Wir bei HAC investieren beispielsweise seit Jahren mit Überzeugung, aber auch der nötigen Aktivität in Japan. Warren Buffett übrigens auch. Was wir dort erleben – Corporate-Governance-Reformen, eine wachsende Aktionärskultur, selektive Reflation – ist mehr als eine Zykluswelle; es ist eine strukturelle Aufwertung. Ähnlich spannend: Korea mit seinem Aktionärsfokus, Teile Europas mit realpolitischem Investitionsschub (Infrastruktur, Verteidigung, Energieeffizienz).

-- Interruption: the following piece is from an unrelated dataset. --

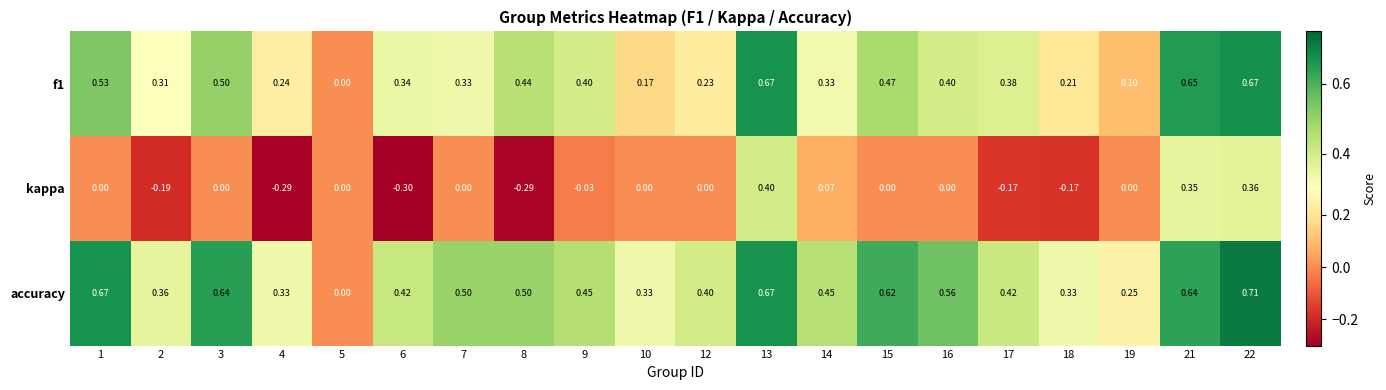

List the series in order of their peak value, lowest first.

kappa, f1, accuracy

Aktien bleiben Renditemotor

Kurz: 2025 wird weniger von einem einzelnen Slogan getragen als von vielen lokalen Erzählungen, die Cashflows resilient und planbarer machen. Heißt das „Raus aus den USA?“ oder „Raus aus Aktien“? Nein. Die USA bleiben das Epizentrum für Skalierungs- und Software-Ökonomie. Aktien bleiben ein Renditemotor. Aber es heißt, bewusster zu gewichten: In den USA selektiv Qualität dort, wo Preissetzungsmacht, Bilanzstärke und echte KI-Produktivität zusammentreffen – statt Indexbreite um jeden Preis. Außerhalb Amerikas den Mut zur neuen Position: heimische Champions mit klarer Kapitalallokation, vernünftigen Multiplikatoren und politischem Rückenwind. Und ja: In politisch aufgeladenen Zeiten darf ein Stabilisator – von kurzfristiger Liquidität bis hin zu Krisenmetallen – wieder ein ernstzunehmendes Portfoliothema sein, nicht aus Romantik, sondern aus Risikohandwerk. Die ganz große Kunst ist in meinen Augen, über den Aktienmarkt hinauszudenken, in der Anlageklassen-Verteilung zwischen Aktien, Anleihen, Rohstoffen, Edelmetallen, Kryptowährungen und ggfs. Immobilien oder Alternatives.

Mein Fazit: Die US-Börse glänzt weiter – doch die Bewertungsphysik gilt zumindest langfristig(!) auch für die großen „Sterne“ der Börse. Wer bereit ist, den Blick zu heben, entdeckt noch mehr am Firmament. Man muss nur wieder öfter nach oben schauen, nicht nur nach Westen. Wir sehen aktuell kein Krisenbild, eher ein Umfeld für Disziplin: Asset Allocation geht über Einzelwetten, Qualitätsaktien vor Breite, Zins- und Laufzeitsteuerung im Anleiheteil und Nerven bewahren vor Schnellschüssen. Kakerlaken sind ein Warnsignal, kein Weltuntergang – solange die großen Tragbalken tragen.

Autor Tobias Gabriel ist Vorstand HAC VermögensManagement, Hamburg.